Today I witnessed the first true child tantrum since I've become a parent. I'm assuming because I wasn't a parent before that I could have cared less or swore that my kid would never be that way (tho I'm waiting any day for it to happen!), but it's almost a terrifying thing to witness how a small human could flail their body and get so mad over being told to sit and eat in a public arena. I tried to be the rational adult, but who am I kidding, I'm trying to reason with a 2-year old child! But it doesn't bother me one bit. I eat my food all the while trying to maintain this little one so my girlfriend can eat in peace, and I feel badly that I'm not doing a better job to give her a small break and a digestable meal for once.

And then just like that his tears stop and he is all luvy and we leave the table to move on to the next activity. It's amazing how quickly kids forget as well that they just did something unthinkable in public. I remember when I was a kid, I wouldn't yell or scream or kick or cry (at least I don't think so; my parents would have to post otherwise), I would do the opposite- I would sit and stew and cross my arms and legs and not move and not speak. My parents would have to pick me up and I'd be frozen in that same position til I got over it. I don't know which is worse because at the end of the day, both cause a scene to some degree and embarrass the heck out of the parents. And here I am an adult, I still stew and and sit quietly. Guess there are some things that don't always give just because we are adults.

Wednesday, March 28, 2007

Life's Crazy Sometimes

How come right when you think you've got it all figured out and you feel like you're all put together finally, life throws a curve ball and all your dominos fall down and go "boom"??
For example, society tells us to get married, have kids, work hard and earn an honest wage. But no one ever tells you in what order or at what speed to do this. When is the timing ever right? Well, for my husband and I we did this in fast forward. We met, dated, moved in together, he bought a house, I bought a weiner dog, we got engaged, married and had a baby all in the span of a handful of years.

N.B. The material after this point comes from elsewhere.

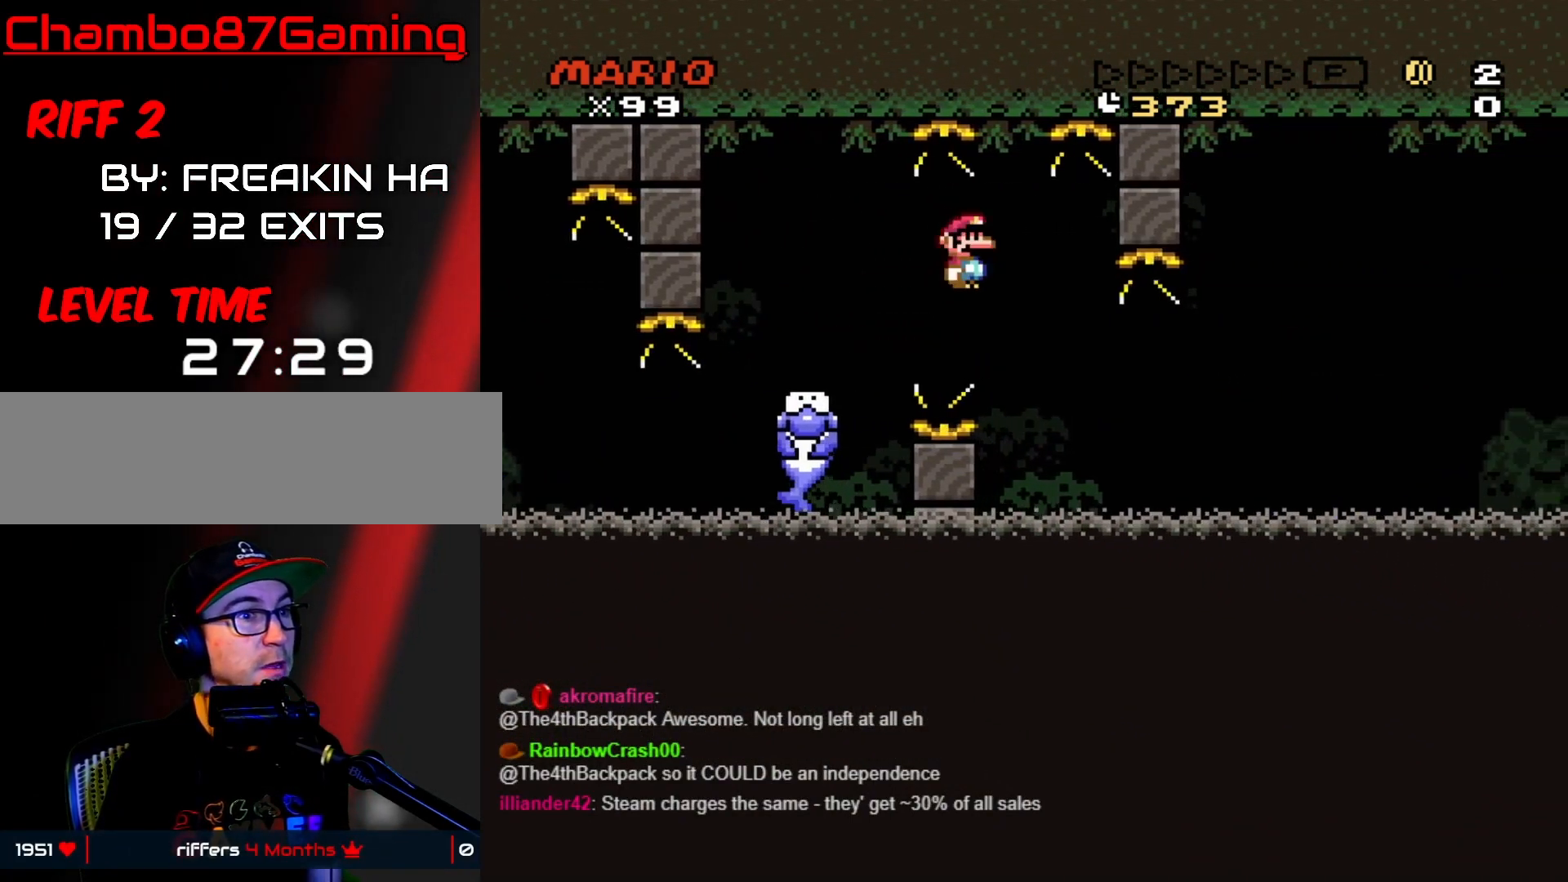
{"buttons": ["B", "Y", "DPAD_RIGHT"], "events": [[283, "A", "up"], [333, "X", "up"], [333, "Y", "down"], [417, "B", "down"]]}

I was on the path of success for my career, going back to school working towards my Master's degree to creep up the career ladder someday, and I had my plans well in motion to eventually move back home to fullfill that and go back to the place I felt comfortable. I was well over dating Mr Wrong and Mr OK For Now, so I threw my hands up swearing to never date a soul til I found the man I could call my husband...

Then I met "Him", and here I am today, still living in the city taking a moment away from my education to raise a family and working part time to maintain my career all the while losing focus because my personal life has me so well distracted. Now we have a crazy household consisting of an 8 month old with separation anxiety issues who has immediately become our boss the moment his tiny existence entered this world (the pay isn't good, but it's a priceless job), our weiner dog has become more human than we care to imagine, fighting over toys with her "brother" and vying for space and attention from the Mommy and the Daddy, and resorting to regressed actions like a toddler would over envy of his new sibling as well! My husband's work schedule is quite demanding and I try hard to hold down the fort while going to work here and there, and all the while we try to remember the days when it was only us and we felt young and free. And I realize now that it is us who must change and make new days and moments to move forward and stay close.

I can talk with my girlfriends and realize that they too, feel the overwhelming surge of motherhood, wifehood, career woman-hood, and the whole gammet, and we laugh because there are those moments that when you say it out loud you realize that it's a ridiculous ride, but well worth the price in tickets, so you hold on tight, take it day by day, and hope that you can get thru it without a scratch from the unexpected hills on this roller coast ride called life.